» **Reading passage**
━━━━━━━━

Cosmides and Tooby (1996) first proposed using natural frequencies in this way. We derive natural frequencies by observing cases representatively sampled from a population.

Hoffrage and Gigerenzer (1998) reported that this change in representation increased the proportion of correct answers among physicians from 10% to 46%.

There is evidence that you can get further gains through a frequency tree representation (e.g. Spiegelhalter and Gage (2015)). Below is one such tree from Gigerenzer (2011), which they compare with a tree using conditional probabilities.

The numbers at the bottom of the conditional probability tree do not contain the base rate information. You can’t simply compare them to calculate conditional probabilities. You need to refer to the middle layer. Conversely, the natural frequency tree contains all you need to calculate the conditional probability in the bottom row.

To illustrate this point, consider what happens if we convert the numbers at the bottom of the conditional probability tree into frequencies: 900 in 1000, 10 in 1000, 90 in 1000 and 910 in 1000. Gigerenzer calls these simple frequencies. While simple frequencies can make a problem more tractable, they do not allow us to calculate conditional probabilities. Simple frequencies are just a restatement of the probabilities. In contrast, natural frequencies are joint frequencies, such as the number of people who test positive and who have COVID-19.

━━━━━━━━

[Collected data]
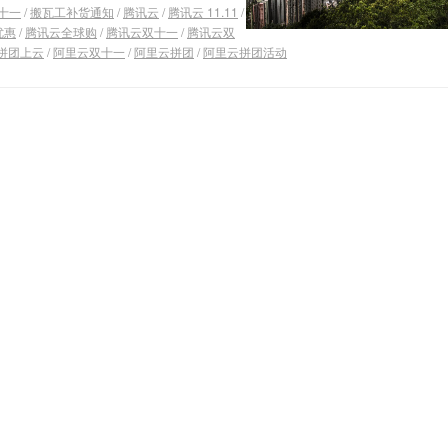
十一
/
搬瓦工补货通知
/
腾讯云
/
腾讯云 11.11
/
优惠
/
腾讯云全球购
/
腾讯云双十一
/
腾讯云双
 拼团上云
/
阿里云双十一
/
阿里云拼团
/
阿里云拼团活动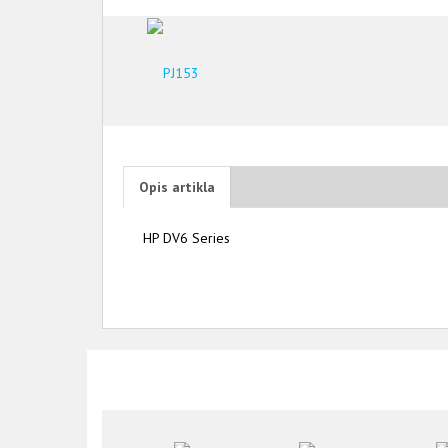
Opis artikla
HP DV6 Series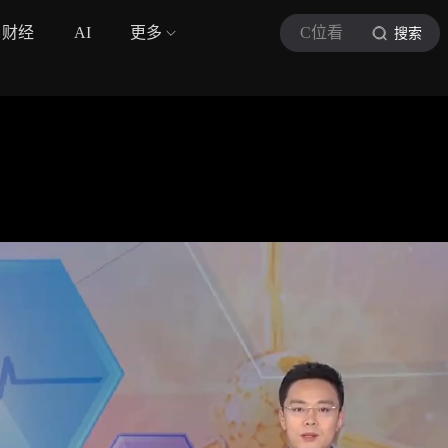
财经
AI
更多
C位看
搜索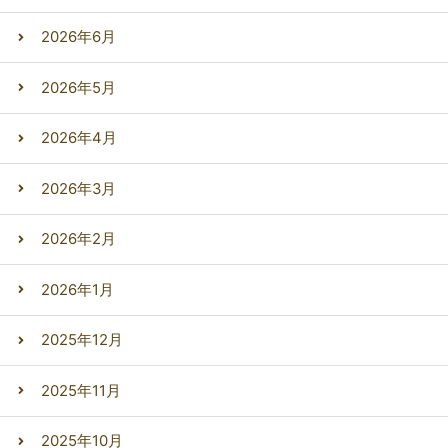
2026年6月
2026年5月
2026年4月
2026年3月
2026年2月
2026年1月
2025年12月
2025年11月
2025年10月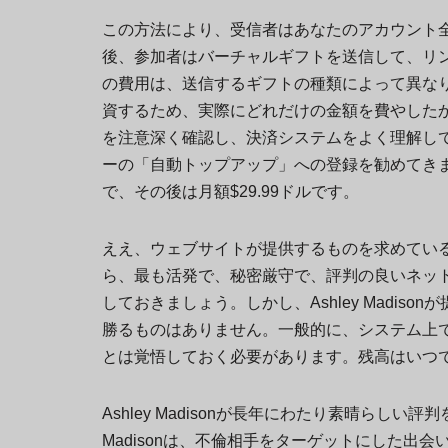
この方法により、受信者はあなたのアカウント
後、参加者はバーチャルギフトを送信して、リ
の費用は、送信するギフトの種類によって異な
資するため、実際にどれだけの金額を費やした
を注意深く確認し、決済システムをよく理解しておく
ーの「自動トップアップ」への登録を勧めてきま
で、その後は月額$29.99ドルです。
ええ、ウェブサイトが提供するものを求めているなら
ら、最も活発で、秘密厳守で、評判の良いネッ
しておきましょう。しかし、Ashley Madi
勝るものはありません。一般的に、システム上
とは覚悟しておく必要があります。残高はいつ
Ashley Madisonが長年にわたり素晴らしい
Madisonは、不倫相手をターゲットにした出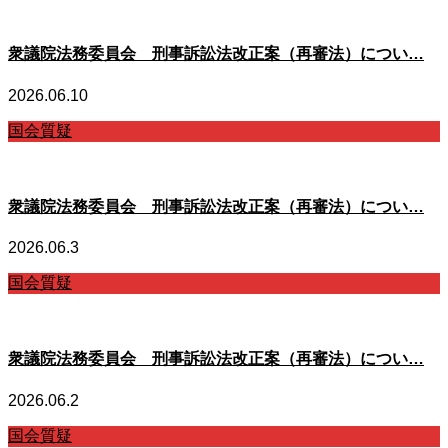
衆議院法務委員会 刑事訴訟法改正案（再審法）につい…
2026.06.10
国会質疑
衆議院法務委員会 刑事訴訟法改正案（再審法）につい…
2026.06.3
国会質疑
衆議院法務委員会 刑事訴訟法改正案（再審法）につい…
2026.06.2
国会質疑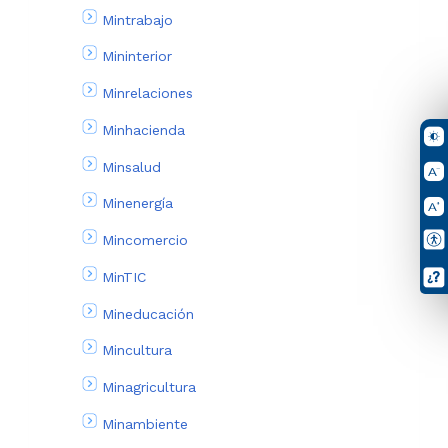
Mintrabajo
Mininterior
Minrelaciones
Minhacienda
Minsalud
Minenergía
Mincomercio
MinTIC
Mineducación
Mincultura
Minagricultura
Minambiente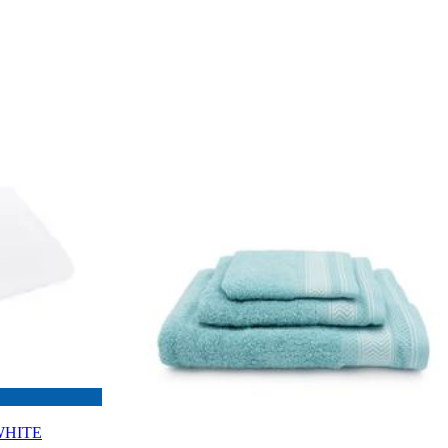
.WHITE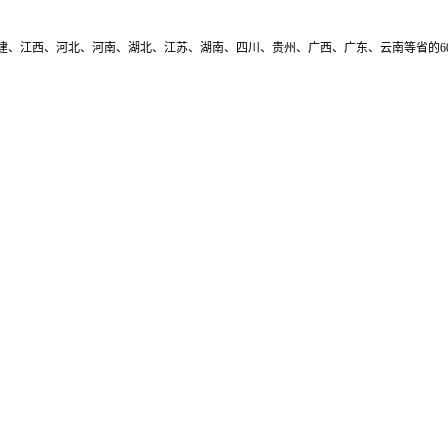
建、江西、河北、河南、湖北、江苏、湖南、四川、贵州、广西、广东、云南等省的6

━━━━━━━━

» **Work instructions**
1. In the passage on natural frequencies, how much did the change in representation raise the proportion of correct answers among physicians?
2. Decide whether each statement agrees with the passage on natural frequencies, giving yes or no and quoting the words that decide it: (a) Cosmides and Tooby were the first to propose using natural frequencies this way. (b) Simple frequencies let us calculate conditional probabilities. (c) The numbers at the bottom of the conditional probability tree include the base rate information.
3. Extend the passage on natural frequencies, picking up after its final sentence.

» **Exercise results**
1. It went from 10% to 46%.

2.
(a) Yes: "Cosmides and Tooby (1996) first proposed using natural frequencies in this way."
(b) No: "they do not allow us to calculate conditional probabilities."
(c) No: "The numbers at the bottom of the conditional probability tree do not contain the base rate information."

3.
#### 35.2.3.1 Identifying a finch

The following example provides another illustration of the use of Bayes’ rule and natural frequencies.

You are trying to spot a rare type of bird, the Darwin finch. It looks very similar to the Wallace finch, except for a slight difference in the shape of its beak. You know the following about the finches in your area:

• 99% of the finches are Wallace finches. The remaining 1% are Darwin finches.
• If you spot a Darwin finch, you will correctly identify it as a Darwin finch 95% of the time. The other 5% of the time, you identify it as a Wallace finch.
• If you spot a Wallace finch, you will correctly identify it as a Wallace finch 95% of the time. The other 5% of the time, you identify it as a Darwin finch.

You spot a finch and identify it as a Darwin finch.

What is the probability that the finch is a Darwin finch?

First, I use Bayes’ rule to calculate the probability.

\begin{align*} P(D|I)&=\frac{P(I|D)P(D)}{P(I)} \\[6pt] &=\frac{P(I|D)P(D)}{P(I|D)P(D)+P(I|\neg D)P(\neg D)} \\[6pt] &=\frac{0.95\times 0.01}{0.95\times 0.01 + 0.05\times 0.99} \\[6pt] &=0.16 \end{align*}

The probability that it is a Darwin finch is 16%.

Next, I use natural frequencies to calculate that same conditional probability.

Suppose there are 10,000 finches.

That would mean there are 100 Darwin finches and 9,900 Wallace finches.

If I spotted these 100 Darwin finches, I would identify 95 as Darwin finches.

If I spotted a Wallace Finch, I would identify 0.05\times 9900=495 as Darwin Finches.

That means 95 of the 95+495=590 birds I identify as Darwin finches would be Darwin finches.

Therefore:

\begin{align*} P(D|I)&=\frac{95}{590} \\[6pt] &=0.16 \\ \end{align*}

Note that in this example, I have started with a number of finches, 10,000, which allows me to avoid fractions and small decimals. If I started with only 100 finches, I would later be talking about an unintuitive 4.95 finches. If you are using natural frequencies to solve a problem of conditional probability, you should choose a large enough number to avoid complicated fractions and decimals. Alternatively (or in conjunction), round any unintuitive numbers to the nearest whole number, giving you an approximate answer in your final calculation.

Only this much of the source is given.